What the task requires: When copying the entries below, leave out every picture and keep the rest exact.

Stored items:
☆ ☆ ☆ ☆

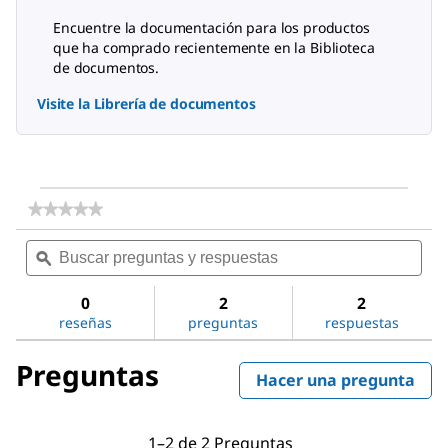
Encuentre la documentación para los productos
que ha comprado recientemente en la Biblioteca
de documentos.
Visite la Librería de documentos
★★★★★
★★★★★
No
Buscar
Bus
hay
preguntas
ϙ
preg
valoraciones
de
y
y
Methoxypolyethylene
respuestas
resp
0
2
2
glycol
reseñas
preguntas
respuestas
350
Preguntas
Hacer una pregunta
1–2 de 2 Preguntas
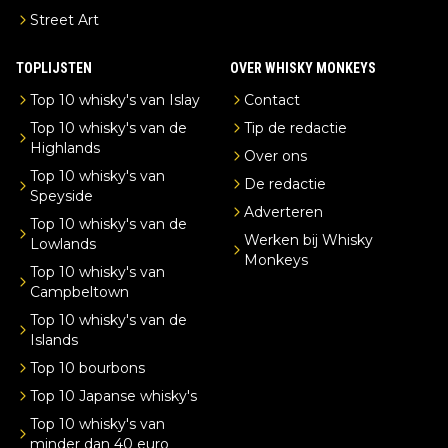
Street Art
TOPLIJSTEN
OVER WHISKY MONKEYS
Top 10 whisky's van Islay
Contact
Top 10 whisky's van de
Tip de redactie
Highlands
Over ons
Top 10 whisky's van
De redactie
Speyside
Adverteren
Top 10 whisky's van de
Werken bij Whisky
Lowlands
Monkeys
Top 10 whisky's van
Campbeltown
Top 10 whisky's van de
Islands
Top 10 bourbons
Top 10 Japanse whisky's
Top 10 whisky's van
minder dan 40 euro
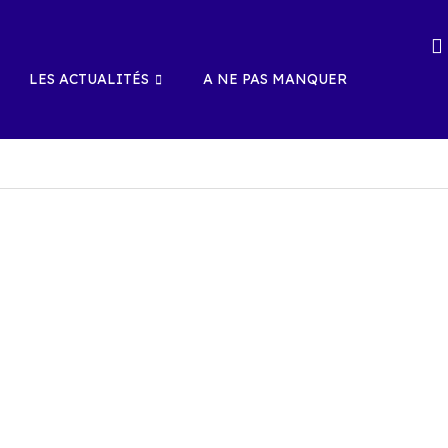
LES ACTUALITÉS
A NE PAS MANQUER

☆ ☆ ☆ ☆

Expected output:
Encuentre la documentación para los productos
que ha comprado recientemente en la Biblioteca
de documentos.
Visite la Librería de documentos
★★★★★
★★★★★
No
Buscar
Bus
hay
preguntas
ϙ
preg
valoraciones
de
y
y
Methoxypolyethylene
respuestas
resp
0
2
2
glycol
reseñas
preguntas
respuestas
350
Preguntas
Hacer una pregunta
1–2 de 2 Preguntas
Street Art
TOPLIJSTEN
OVER WHISKY MONKEYS
Top 10 whisky's van Islay
Contact
Top 10 whisky's van de
Tip de redactie
Highlands
Over ons
Top 10 whisky's van
De redactie
Speyside
Adverteren
Top 10 whisky's van de
Werken bij Whisky
Lowlands
Monkeys
Top 10 whisky's van
Campbeltown
Top 10 whisky's van de
Islands
Top 10 bourbons
Top 10 Japanse whisky's
Top 10 whisky's van
minder dan 40 euro
LES ACTUALITÉS
A NE PAS MANQUER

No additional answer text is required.